Records from a data source:
★ ★ ★ ★

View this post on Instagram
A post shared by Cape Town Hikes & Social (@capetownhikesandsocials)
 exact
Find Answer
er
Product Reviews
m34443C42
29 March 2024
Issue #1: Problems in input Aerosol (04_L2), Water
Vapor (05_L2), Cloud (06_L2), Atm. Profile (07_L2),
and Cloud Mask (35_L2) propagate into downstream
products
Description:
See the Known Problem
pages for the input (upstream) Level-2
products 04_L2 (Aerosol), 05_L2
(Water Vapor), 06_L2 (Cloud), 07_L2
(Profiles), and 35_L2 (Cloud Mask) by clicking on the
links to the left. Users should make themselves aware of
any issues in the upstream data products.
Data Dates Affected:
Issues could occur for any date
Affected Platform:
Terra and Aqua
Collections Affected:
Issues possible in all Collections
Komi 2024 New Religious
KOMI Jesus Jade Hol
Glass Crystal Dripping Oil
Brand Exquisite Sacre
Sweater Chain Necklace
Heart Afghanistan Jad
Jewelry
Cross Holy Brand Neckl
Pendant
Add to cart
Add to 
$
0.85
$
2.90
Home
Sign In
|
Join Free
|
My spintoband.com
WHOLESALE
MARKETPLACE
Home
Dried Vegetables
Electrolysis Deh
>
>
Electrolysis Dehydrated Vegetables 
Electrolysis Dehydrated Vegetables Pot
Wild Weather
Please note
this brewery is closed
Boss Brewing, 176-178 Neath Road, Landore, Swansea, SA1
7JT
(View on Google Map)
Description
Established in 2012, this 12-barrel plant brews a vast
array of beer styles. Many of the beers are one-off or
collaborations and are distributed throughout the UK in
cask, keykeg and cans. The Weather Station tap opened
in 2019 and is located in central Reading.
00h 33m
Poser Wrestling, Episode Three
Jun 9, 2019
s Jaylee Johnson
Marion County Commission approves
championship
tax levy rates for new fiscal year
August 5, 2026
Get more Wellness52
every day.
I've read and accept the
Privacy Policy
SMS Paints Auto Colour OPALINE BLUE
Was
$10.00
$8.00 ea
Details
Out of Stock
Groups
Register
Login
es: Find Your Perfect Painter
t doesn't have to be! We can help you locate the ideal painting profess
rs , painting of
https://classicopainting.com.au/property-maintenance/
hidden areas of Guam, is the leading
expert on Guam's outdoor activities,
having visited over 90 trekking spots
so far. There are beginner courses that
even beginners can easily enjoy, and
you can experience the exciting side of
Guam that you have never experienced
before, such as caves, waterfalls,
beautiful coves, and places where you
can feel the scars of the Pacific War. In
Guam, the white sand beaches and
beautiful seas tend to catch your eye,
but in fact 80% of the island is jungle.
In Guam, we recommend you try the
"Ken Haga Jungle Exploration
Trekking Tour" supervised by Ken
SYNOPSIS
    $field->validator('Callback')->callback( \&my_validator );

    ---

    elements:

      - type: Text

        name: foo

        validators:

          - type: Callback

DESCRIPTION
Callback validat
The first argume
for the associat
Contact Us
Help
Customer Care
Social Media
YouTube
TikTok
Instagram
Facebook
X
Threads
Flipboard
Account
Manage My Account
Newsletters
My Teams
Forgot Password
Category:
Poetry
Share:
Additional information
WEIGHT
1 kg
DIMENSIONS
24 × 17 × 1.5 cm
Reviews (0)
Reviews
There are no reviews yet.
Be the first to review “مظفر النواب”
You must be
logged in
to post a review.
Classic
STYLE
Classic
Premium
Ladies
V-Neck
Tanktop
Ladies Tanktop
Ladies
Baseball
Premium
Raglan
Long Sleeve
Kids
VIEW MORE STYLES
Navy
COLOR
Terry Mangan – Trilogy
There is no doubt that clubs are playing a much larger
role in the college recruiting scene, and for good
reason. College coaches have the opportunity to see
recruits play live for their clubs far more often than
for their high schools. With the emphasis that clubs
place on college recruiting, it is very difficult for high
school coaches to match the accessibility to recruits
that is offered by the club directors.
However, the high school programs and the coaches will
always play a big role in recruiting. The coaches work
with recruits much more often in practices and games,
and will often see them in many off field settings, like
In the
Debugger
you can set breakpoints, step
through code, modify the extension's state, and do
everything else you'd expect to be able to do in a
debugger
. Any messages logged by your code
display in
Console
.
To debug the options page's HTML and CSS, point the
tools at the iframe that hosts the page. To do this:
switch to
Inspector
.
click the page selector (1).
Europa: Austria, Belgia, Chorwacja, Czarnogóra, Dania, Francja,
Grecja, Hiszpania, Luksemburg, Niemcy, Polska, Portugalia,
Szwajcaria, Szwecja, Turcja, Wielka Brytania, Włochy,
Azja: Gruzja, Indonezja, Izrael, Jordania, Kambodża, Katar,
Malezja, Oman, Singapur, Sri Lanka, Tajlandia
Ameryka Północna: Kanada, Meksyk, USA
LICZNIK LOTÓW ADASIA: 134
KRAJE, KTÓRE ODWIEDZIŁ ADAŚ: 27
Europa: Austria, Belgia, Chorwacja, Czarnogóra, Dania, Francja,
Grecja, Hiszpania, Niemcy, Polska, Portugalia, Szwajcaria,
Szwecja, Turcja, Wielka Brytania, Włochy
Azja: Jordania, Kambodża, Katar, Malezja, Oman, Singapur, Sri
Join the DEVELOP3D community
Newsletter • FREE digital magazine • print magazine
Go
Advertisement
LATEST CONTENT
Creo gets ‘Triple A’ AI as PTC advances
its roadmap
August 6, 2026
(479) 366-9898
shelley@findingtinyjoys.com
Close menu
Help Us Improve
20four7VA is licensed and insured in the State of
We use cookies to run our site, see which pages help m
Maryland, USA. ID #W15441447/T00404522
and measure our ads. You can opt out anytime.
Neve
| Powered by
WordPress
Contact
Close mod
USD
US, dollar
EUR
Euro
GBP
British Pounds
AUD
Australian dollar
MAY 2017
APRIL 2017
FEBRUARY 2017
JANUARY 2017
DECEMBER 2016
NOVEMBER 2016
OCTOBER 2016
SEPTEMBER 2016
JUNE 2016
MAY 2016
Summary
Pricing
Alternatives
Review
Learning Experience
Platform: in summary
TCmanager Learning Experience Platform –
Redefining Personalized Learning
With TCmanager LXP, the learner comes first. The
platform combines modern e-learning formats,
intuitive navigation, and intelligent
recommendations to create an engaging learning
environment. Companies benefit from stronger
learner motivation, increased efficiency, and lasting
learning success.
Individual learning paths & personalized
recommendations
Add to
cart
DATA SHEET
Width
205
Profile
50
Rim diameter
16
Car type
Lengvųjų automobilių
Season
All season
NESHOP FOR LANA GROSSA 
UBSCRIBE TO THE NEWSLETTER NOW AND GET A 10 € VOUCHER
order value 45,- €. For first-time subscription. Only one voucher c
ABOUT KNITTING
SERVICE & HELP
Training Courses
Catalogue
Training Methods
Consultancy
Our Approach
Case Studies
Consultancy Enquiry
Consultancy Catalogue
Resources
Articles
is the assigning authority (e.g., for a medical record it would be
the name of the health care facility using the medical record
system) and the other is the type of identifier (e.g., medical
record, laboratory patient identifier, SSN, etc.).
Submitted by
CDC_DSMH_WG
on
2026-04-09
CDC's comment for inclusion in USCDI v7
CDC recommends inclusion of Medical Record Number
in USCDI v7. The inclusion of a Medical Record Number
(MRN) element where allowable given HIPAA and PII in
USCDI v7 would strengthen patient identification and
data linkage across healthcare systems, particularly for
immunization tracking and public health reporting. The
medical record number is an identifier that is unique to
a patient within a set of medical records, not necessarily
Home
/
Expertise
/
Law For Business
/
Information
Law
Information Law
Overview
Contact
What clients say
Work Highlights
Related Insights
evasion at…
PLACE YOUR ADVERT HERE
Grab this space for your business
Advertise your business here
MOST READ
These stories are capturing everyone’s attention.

★ ★ ★ ★

▶ **Work instruction**
Retype the records above without changing a single word.

▶ **Answer space**
View this post on Instagram
A post shared by Cape Town Hikes & Social (@capetownhikesandsocials)
 exact
Find Answer
er
Product Reviews
m34443C42
29 March 2024
Issue #1: Problems in input Aerosol (04_L2), Water
Vapor (05_L2), Cloud (06_L2), Atm. Profile (07_L2),
and Cloud Mask (35_L2) propagate into downstream
products
Description:
See the Known Problem
pages for the input (upstream) Level-2
products 04_L2 (Aerosol), 05_L2
(Water Vapor), 06_L2 (Cloud), 07_L2
(Profiles), and 35_L2 (Cloud Mask) by clicking on the
links to the left. Users should make themselves aware of
any issues in the upstream data products.
Data Dates Affected:
Issues could occur for any date
Affected Platform:
Terra and Aqua
Collections Affected:
Issues possible in all Collections
Komi 2024 New Religious
KOMI Jesus Jade Hol
Glass Crystal Dripping Oil
Brand Exquisite Sacre
Sweater Chain Necklace
Heart Afghanistan Jad
Jewelry
Cross Holy Brand Neckl
Pendant
Add to cart
Add to 
$
0.85
$
2.90
Home
Sign In
|
Join Free
|
My spintoband.com
WHOLESALE
MARKETPLACE
Home
Dried Vegetables
Electrolysis Deh
>
>
Electrolysis Dehydrated Vegetables 
Electrolysis Dehydrated Vegetables Pot
Wild Weather
Please note
this brewery is closed
Boss Brewing, 176-178 Neath Road, Landore, Swansea, SA1
7JT
(View on Google Map)
Description
Established in 2012, this 12-barrel plant brews a vast
array of beer styles. Many of the beers are one-off or
collaborations and are distributed throughout the UK in
cask, keykeg and cans. The Weather Station tap opened
in 2019 and is located in central Reading.
00h 33m
Poser Wrestling, Episode Three
Jun 9, 2019
s Jaylee Johnson
Marion County Commission approves
championship
tax levy rates for new fiscal year
August 5, 2026
Get more Wellness52
every day.
I've read and accept the
Privacy Policy
SMS Paints Auto Colour OPALINE BLUE
Was
$10.00
$8.00 ea
Details
Out of Stock
Groups
Register
Login
es: Find Your Perfect Painter
t doesn't have to be! We can help you locate the ideal painting profess
rs , painting of
https://classicopainting.com.au/property-maintenance/
hidden areas of Guam, is the leading
expert on Guam's outdoor activities,
having visited over 90 trekking spots
so far. There are beginner courses that
even beginners can easily enjoy, and
you can experience the exciting side of
Guam that you have never experienced
before, such as caves, waterfalls,
beautiful coves, and places where you
can feel the scars of the Pacific War. In
Guam, the white sand beaches and
beautiful seas tend to catch your eye,
but in fact 80% of the island is jungle.
In Guam, we recommend you try the
"Ken Haga Jungle Exploration
Trekking Tour" supervised by Ken
SYNOPSIS
    $field->validator('Callback')->callback( \&my_validator );

    ---

    elements:

      - type: Text

        name: foo

        validators:

          - type: Callback

DESCRIPTION
Callback validat
The first argume
for the associat
Contact Us
Help
Customer Care
Social Media
YouTube
TikTok
Instagram
Facebook
X
Threads
Flipboard
Account
Manage My Account
Newsletters
My Teams
Forgot Password
Category:
Poetry
Share:
Additional information
WEIGHT
1 kg
DIMENSIONS
24 × 17 × 1.5 cm
Reviews (0)
Reviews
There are no reviews yet.
Be the first to review “مظفر النواب”
You must be
logged in
to post a review.
Classic
STYLE
Classic
Premium
Ladies
V-Neck
Tanktop
Ladies Tanktop
Ladies
Baseball
Premium
Raglan
Long Sleeve
Kids
VIEW MORE STYLES
Navy
COLOR
Terry Mangan – Trilogy
There is no doubt that clubs are playing a much larger
role in the college recruiting scene, and for good
reason. College coaches have the opportunity to see
recruits play live for their clubs far more often than
for their high schools. With the emphasis that clubs
place on college recruiting, it is very difficult for high
school coaches to match the accessibility to recruits
that is offered by the club directors.
However, the high school programs and the coaches will
always play a big role in recruiting. The coaches work
with recruits much more often in practices and games,
and will often see them in many off field settings, like
In the
Debugger
you can set breakpoints, step
through code, modify the extension's state, and do
everything else you'd expect to be able to do in a
debugger
. Any messages logged by your code
display in
Console
.
To debug the options page's HTML and CSS, point the
tools at the iframe that hosts the page. To do this:
switch to
Inspector
.
click the page selector (1).
Europa: Austria, Belgia, Chorwacja, Czarnogóra, Dania, Francja,
Grecja, Hiszpania, Luksemburg, Niemcy, Polska, Portugalia,
Szwajcaria, Szwecja, Turcja, Wielka Brytania, Włochy,
Azja: Gruzja, Indonezja, Izrael, Jordania, Kambodża, Katar,
Malezja, Oman, Singapur, Sri Lanka, Tajlandia
Ameryka Północna: Kanada, Meksyk, USA
LICZNIK LOTÓW ADASIA: 134
KRAJE, KTÓRE ODWIEDZIŁ ADAŚ: 27
Europa: Austria, Belgia, Chorwacja, Czarnogóra, Dania, Francja,
Grecja, Hiszpania, Niemcy, Polska, Portugalia, Szwajcaria,
Szwecja, Turcja, Wielka Brytania, Włochy
Azja: Jordania, Kambodża, Katar, Malezja, Oman, Singapur, Sri
Join the DEVELOP3D community
Newsletter • FREE digital magazine • print magazine
Go
Advertisement
LATEST CONTENT
Creo gets ‘Triple A’ AI as PTC advances
its roadmap
August 6, 2026
(479) 366-9898
shelley@findingtinyjoys.com
Close menu
Help Us Improve
20four7VA is licensed and insured in the State of
We use cookies to run our site, see which pages help m
Maryland, USA. ID #W15441447/T00404522
and measure our ads. You can opt out anytime.
Neve
| Powered by
WordPress
Contact
Close mod
USD
US, dollar
EUR
Euro
GBP
British Pounds
AUD
Australian dollar
MAY 2017
APRIL 2017
FEBRUARY 2017
JANUARY 2017
DECEMBER 2016
NOVEMBER 2016
OCTOBER 2016
SEPTEMBER 2016
JUNE 2016
MAY 2016
Summary
Pricing
Alternatives
Review
Learning Experience
Platform: in summary
TCmanager Learning Experience Platform –
Redefining Personalized Learning
With TCmanager LXP, the learner comes first. The
platform combines modern e-learning formats,
intuitive navigation, and intelligent
recommendations to create an engaging learning
environment. Companies benefit from stronger
learner motivation, increased efficiency, and lasting
learning success.
Individual learning paths & personalized
recommendations
Add to
cart
DATA SHEET
Width
205
Profile
50
Rim diameter
16
Car type
Lengvųjų automobilių
Season
All season
NESHOP FOR LANA GROSSA 
UBSCRIBE TO THE NEWSLETTER NOW AND GET A 10 € VOUCHER
order value 45,- €. For first-time subscription. Only one voucher c
ABOUT KNITTING
SERVICE & HELP
Training Courses
Catalogue
Training Methods
Consultancy
Our Approach
Case Studies
Consultancy Enquiry
Consultancy Catalogue
Resources
Articles
is the assigning authority (e.g., for a medical record it would be
the name of the health care facility using the medical record
system) and the other is the type of identifier (e.g., medical
record, laboratory patient identifier, SSN, etc.).
Submitted by
CDC_DSMH_WG
on
2026-04-09
CDC's comment for inclusion in USCDI v7
CDC recommends inclusion of Medical Record Number
in USCDI v7. The inclusion of a Medical Record Number
(MRN) element where allowable given HIPAA and PII in
USCDI v7 would strengthen patient identification and
data linkage across healthcare systems, particularly for
immunization tracking and public health reporting. The
medical record number is an identifier that is unique to
a patient within a set of medical records, not necessarily
Home
/
Expertise
/
Law For Business
/
Information
Law
Information Law
Overview
Contact
What clients say
Work Highlights
Related Insights
evasion at…
PLACE YOUR ADVERT HERE
Grab this space for your business
Advertise your business here
MOST READ
These stories are capturing everyone’s attention.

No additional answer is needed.